The Archers (Radio 4) iPlayer
Alice Isn’t Dead (podcast
Shall we talk drama? Let’s smash some cups (great sound effect) and get dramatic. Plays on the radio have had a bad press – some of it from me – and it’s not always the plays’ fault. The problem with most audio drama is that listeners need to invest in the world that’s created, and 45 minutes is not long to conjure a place worth visiting. The best audio drama goes on a bit, often for months. It gives you an interior map and then reveals more places as it continues, whether those places are a location or another side to a character. The drama itself can be boring, or unrealistic, or badly acted… it doesn’t matter. As long as the world is rich enough for us to believe in, the drama will succeed.
Which brings me to The Archers. I have, in my time, visited Ambridge. I’ve had lunch in the Bull: well, the pub on which it’s based, the Old Bull in Inkberrow. (Two notes: one, other villages and pubs lay claim to being the inspiration for The Archers; two, I went to Inkberrow by mistake.) Anyway, my visit did not alter my vision of Ambridge one bit. As far as I’m concerned, the real-life pub is the wrong way round, with the bar on the opposite side to where it should be. I have my own Ambridge in my head, as all listeners do.

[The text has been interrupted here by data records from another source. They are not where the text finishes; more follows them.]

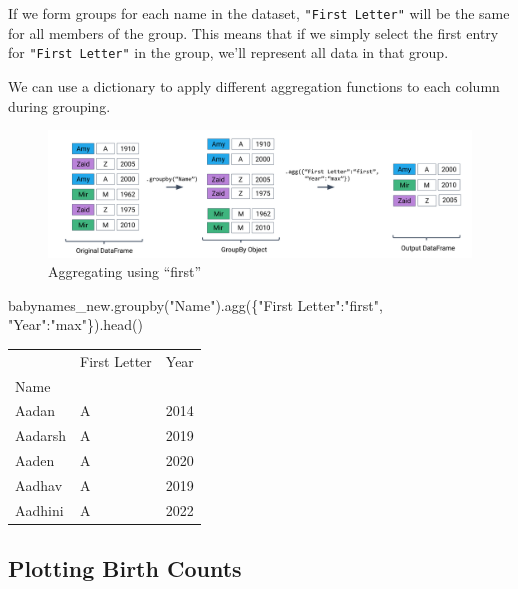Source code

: \documentclass[
  letterpaper,
  DIV=11,
  numbers=noendperiod]{scrreprt}
\newenvironment{Shaded}{\begin{snugshade}}{\end{snugshade}}
\newcommand{\NormalTok}[1]{\textcolor[rgb]{0.00,0.23,0.31}{#1}}
\newcommand{\StringTok}[1]{\textcolor[rgb]{0.13,0.47,0.30}{#1}}
\begin{document}
If we form groups for each name in the dataset, \texttt{"First\ Letter"}
will be the same for all members of the group. This means that if we
simply select the first entry for \texttt{"First\ Letter"} in the group,
we'll represent all data in that group.

We can use a dictionary to apply different aggregation functions to each
column during grouping.

\begin{figure}[H]

{\centering \includegraphics{pandas_3/images/first.png}

}

\caption{Aggregating using ``first''}

\end{figure}%

\begin{Shaded}
\begin{Highlighting}[]
\NormalTok{babynames\_new.groupby(}\StringTok{"Name"}\NormalTok{).agg(\{}\StringTok{"First Letter"}\NormalTok{:}\StringTok{"first"}\NormalTok{, }\StringTok{"Year"}\NormalTok{:}\StringTok{"max"}\NormalTok{\}).head()}
\end{Highlighting}
\end{Shaded}

\begin{longtable}[]{@{}lll@{}}
\toprule\noalign{}
& First Letter & Year \\
Name & & \\
\midrule\noalign{}
\endhead
\bottomrule\noalign{}
\endlastfoot
Aadan & A & 2014 \\
Aadarsh & A & 2019 \\
Aaden & A & 2020 \\
Aadhav & A & 2019 \\
Aadhini & A & 2022 \\
\end{longtable}

\subsection{Plotting Birth Counts}\label{plotting-birth-counts}
\end{document}
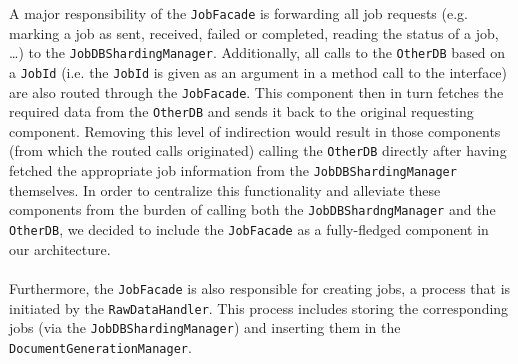 \documentclass[a4paper,10pt]{article}
\begin{document}
A major responsibility of the \texttt{JobFacade} is forwarding all job requests (e.g. marking a job as sent, received, failed or completed, reading the status of a job, \dots) to the \texttt{JobDBShardingManager}. Additionally, all calls to the \texttt{OtherDB} based on a \texttt{JobId} (i.e. the \texttt{JobId} is given as an argument in a method call to the interface) are also routed through the \texttt{JobFacade}. This component then in turn fetches the required data from the \texttt{OtherDB} and sends it back to the original requesting component. Removing this level of indirection would result in those components (from which the routed calls originated) calling the \texttt{OtherDB} directly after having fetched the appropriate job information from the \texttt{JobDBShardingManager} themselves. In order to centralize this functionality and alleviate these components from the burden of calling both the \texttt{JobDBShardngManager} and the \texttt{OtherDB}, we decided to include the \texttt{JobFacade} as a fully-fledged component in our architecture.\\\\
Furthermore, the \texttt{JobFacade} is also responsible for creating jobs, a process that is initiated by the \texttt{RawDataHandler}. This process includes storing the corresponding jobs (via the \texttt{JobDBShardingManager}) and inserting them in the \texttt{DocumentGenerationManager}.
\end{document}
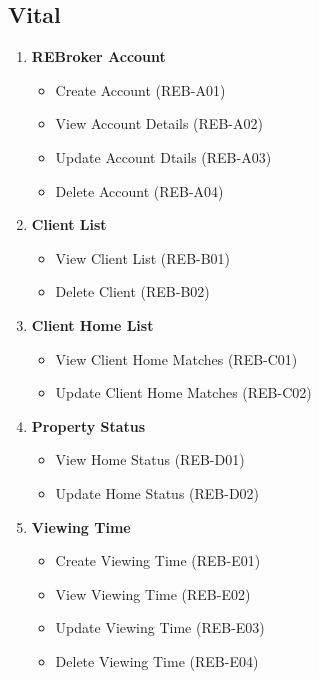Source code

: \documentclass[11pt]{article}
\begin{document}
		\subsection{Vital}
		\begin{enumerate}[i]
			\item \textbf{REBroker Account}
			\begin{itemize}
				\item Create Account (REB-A01)
				\item View Account Details (REB-A02)
				\item Update Account Dtails (REB-A03)
				\item Delete Account (REB-A04)
			\end{itemize}
			
			\item \textbf{Client List}
			\begin{itemize}
				\item View Client List (REB-B01)
				\item Delete Client (REB-B02)
			\end{itemize}
			
			\item \textbf{Client Home List}
			\begin{itemize}
				\item View Client Home Matches (REB-C01)
				\item Update Client Home Matches (REB-C02)
			\end{itemize}
			
			\item \textbf{Property Status}
			\begin{itemize}
				\item View Home Status (REB-D01)
				\item Update Home Status (REB-D02)
			\end{itemize}
			\item \textbf{Viewing Time}
			\begin{itemize}
				\item Create Viewing Time (REB-E01)
				\item View Viewing Time (REB-E02)
				\item Update Viewing Time (REB-E03)
				\item Delete Viewing Time (REB-E04)
			\end{itemize}
		\end{enumerate}
		
\end{document}
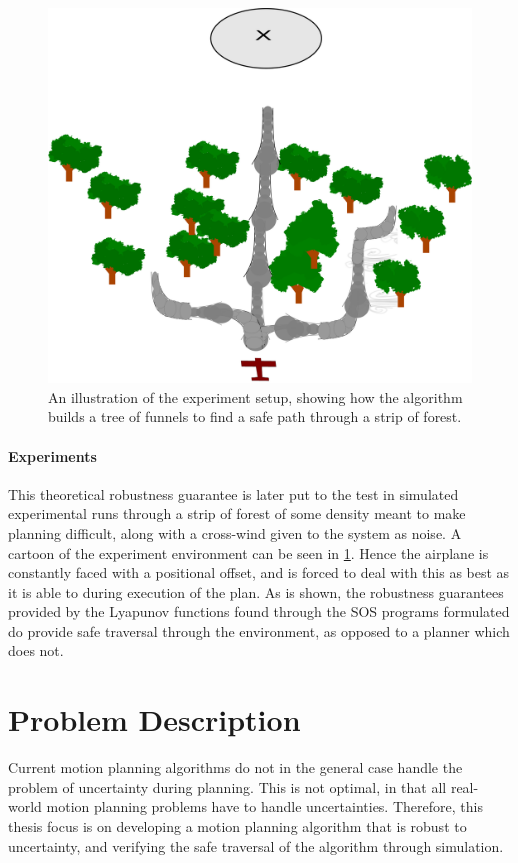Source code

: \begin{figure}
  \centering
  \includegraphics[width=.8\textwidth]{figures/experiments/experiment-airplane-strip}
  \caption[The experiment setup visualized]{An illustration of the experiment
    setup, showing how the \rrtfunnel{} algorithm builds a tree of funnels to
    find a safe path through a strip of forest.}
  \label{fig:experiments-cartoon}
\end{figure}

\paragraph{Experiments}
This theoretical robustness guarantee is later put to the test in simulated
experimental runs through a strip of forest of some density meant to make
planning difficult, along with a cross-wind given to the system as noise. A
cartoon of the experiment environment can be seen in
\cref{fig:experiments-cartoon}. Hence the airplane is constantly faced with a
positional offset, and is forced to deal with this as best as it is able to
during execution of the plan. As is shown, the robustness guarantees provided by
the Lyapunov functions found through the \ac{SOS} programs formulated do provide
safe traversal through the environment, as opposed to a planner which does not.

\section{Problem Description}

Current motion planning algorithms do not in the general case handle the problem
of uncertainty during planning. This is not optimal, in that all real-world
motion planning problems have to handle uncertainties. Therefore, this thesis
focus is on developing a motion planning algorithm that is robust to
uncertainty, and verifying the safe traversal of the algorithm through
simulation.

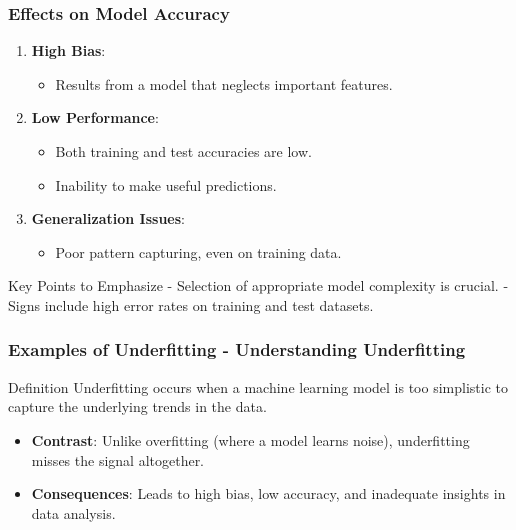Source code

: \documentclass[aspectratio=169]{beamer}
\begin{document}
\begin{frame}[fragile]
    \frametitle{Effects on Model Accuracy}
    \begin{enumerate}
        \item \textbf{High Bias}: 
            \begin{itemize}
                \item Results from a model that neglects important features.
            \end{itemize}
        \item \textbf{Low Performance}:
            \begin{itemize}
                \item Both training and test accuracies are low.
                \item Inability to make useful predictions.
            \end{itemize}
        \item \textbf{Generalization Issues}:
            \begin{itemize}
                \item Poor pattern capturing, even on training data.
            \end{itemize}
    \end{enumerate}
    
    \begin{block}{Key Points to Emphasize}
        - Selection of appropriate model complexity is crucial.
        - Signs include high error rates on training and test datasets.
    \end{block}
\end{frame}

\begin{frame}[fragile]
    \frametitle{Examples of Underfitting - Understanding Underfitting}
    \begin{block}{Definition}
        Underfitting occurs when a machine learning model is too simplistic to capture the underlying trends in the data. 
    \end{block}
    \begin{itemize}
        \item \textbf{Contrast}: Unlike overfitting (where a model learns noise), underfitting misses the signal altogether.
        \item \textbf{Consequences}: Leads to high bias, low accuracy, and inadequate insights in data analysis.
    \end{itemize}
\end{frame}
\end{document}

And I have my vision of Rob and Helen: their home, the shop, Rob’s awful mum, Ursula, little Henry, everything. Their relationship is now so weird that every time I hear them speak, I get worried. Ten weeks to go until Helen has Rob’s baby, and the action is ramping up. Rob and Ursula close to packing off Henry to boarding school; Helen is sleepwalking and (supposedly) threatening Henry while doing so; she’s been prescribed antidepressants. The previous week’s run climaxed with Rob hitting Helen; last week, an episode closed with the clear intimation of him raping her again.
This story has built up over long months, and there is a lot going on here. Rob’s unhappy past at boarding school, possibly playing itself out in his description of Helen’s sleepwalking; the strain of an interfering mother-in-law staying “to help” for four whole weeks; Rob’s classic abuser’s gas-lighting technique of twisting the truth, making Helen feel as though everything is her fault. And she does feel it. “I don’t know who I am any more,” she told Kirsty last week, in a possible breakthrough. “It’s my own fault… I brought it on myself.”
God, it’s gripping stuff, mostly because it’s so frustrating. Does nobody in the village notice the way Rob speaks to Helen? Shouting at her to sit down, forcing her to leave social situations when she doesn’t want to? I know that comparing The Archers with EastEnders is a cliche, but I’m desperate for some of the Ambridge folk to come over all Albert Square. Rob wouldn’t stand a chance there or on Coronation Street. He’d have been ripped to shreds by every woman in the pub, from Annie Walker to Pat Butcher, Liz McDonald to Peggy Mitchell. Everyone’s too nice in Borsetshire. Helen is paying the price for everyone’s good manners. Only Kirsty – come on, Kirsty! – and Fallon seem to offer hope.
Another successful long-running drama is the podcast Welcome to Night Vale, and the Night Vale team have just come up with a new one, Alice Isn’t Dead. The first episode came out on 8 March and new ones will arrive every other Tuesday. The female narrator, Alice, is driving a truck across America. A road trip! But – oh dear – the scary kind. Alice has an odd cargo (deodorant sticks) and a very odd stalker, whom she meets, one night, in a diner. The scenes she describes are genuinely awful – I can see them in my mind’s eye now – and the timeline hops around, so we’re not sure if there are two women or one or what’s happened when. This is intriguing, David Lynch-style stuff – and so far its world works.